**Prompt**
The copy you give must match the records exactly, except that it holds no images.

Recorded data
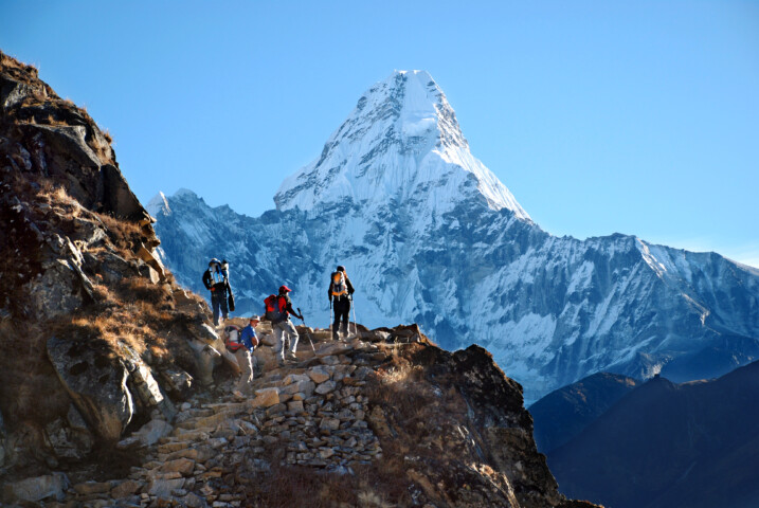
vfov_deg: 12.2
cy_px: 254
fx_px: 2375
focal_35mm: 112
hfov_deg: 18.2
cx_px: 380
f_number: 5.6
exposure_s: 1/320
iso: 200
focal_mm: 75
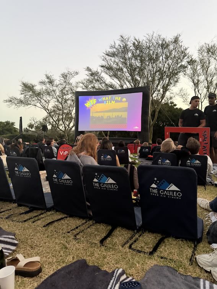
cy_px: 144
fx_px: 201
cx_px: 108
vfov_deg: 71.6
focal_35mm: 24
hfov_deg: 56.8
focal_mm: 6.76
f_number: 1.78
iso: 640
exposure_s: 1/60
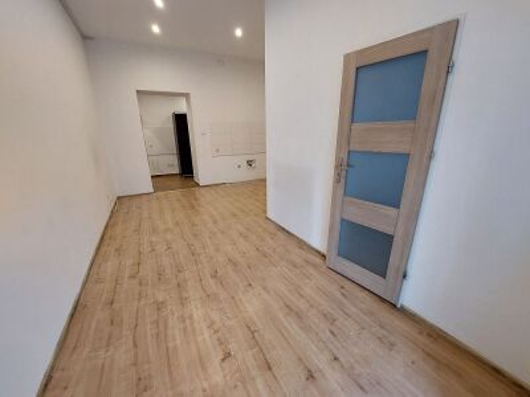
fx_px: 199
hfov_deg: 106.2
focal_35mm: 13
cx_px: 265
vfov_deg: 89.9
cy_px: 198
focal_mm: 1.74
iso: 250
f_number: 2.2
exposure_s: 1/50
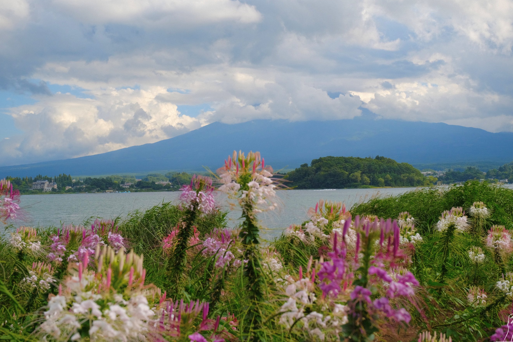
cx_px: 260
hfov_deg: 45.4
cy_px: 166
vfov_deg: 31.2
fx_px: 613
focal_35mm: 43
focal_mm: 25.1
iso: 800
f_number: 7.1
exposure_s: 1/1700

**Exercise response**
vfov_deg: 12.2
cy_px: 254
fx_px: 2375
focal_35mm: 112
hfov_deg: 18.2
cx_px: 380
f_number: 5.6
exposure_s: 1/320
iso: 200
focal_mm: 75
cy_px: 144
fx_px: 201
cx_px: 108
vfov_deg: 71.6
focal_35mm: 24
hfov_deg: 56.8
focal_mm: 6.76
f_number: 1.78
iso: 640
exposure_s: 1/60
fx_px: 199
hfov_deg: 106.2
focal_35mm: 13
cx_px: 265
vfov_deg: 89.9
cy_px: 198
focal_mm: 1.74
iso: 250
f_number: 2.2
exposure_s: 1/50
cx_px: 260
hfov_deg: 45.4
cy_px: 166
vfov_deg: 31.2
fx_px: 613
focal_35mm: 43
focal_mm: 25.1
iso: 800
f_number: 7.1
exposure_s: 1/1700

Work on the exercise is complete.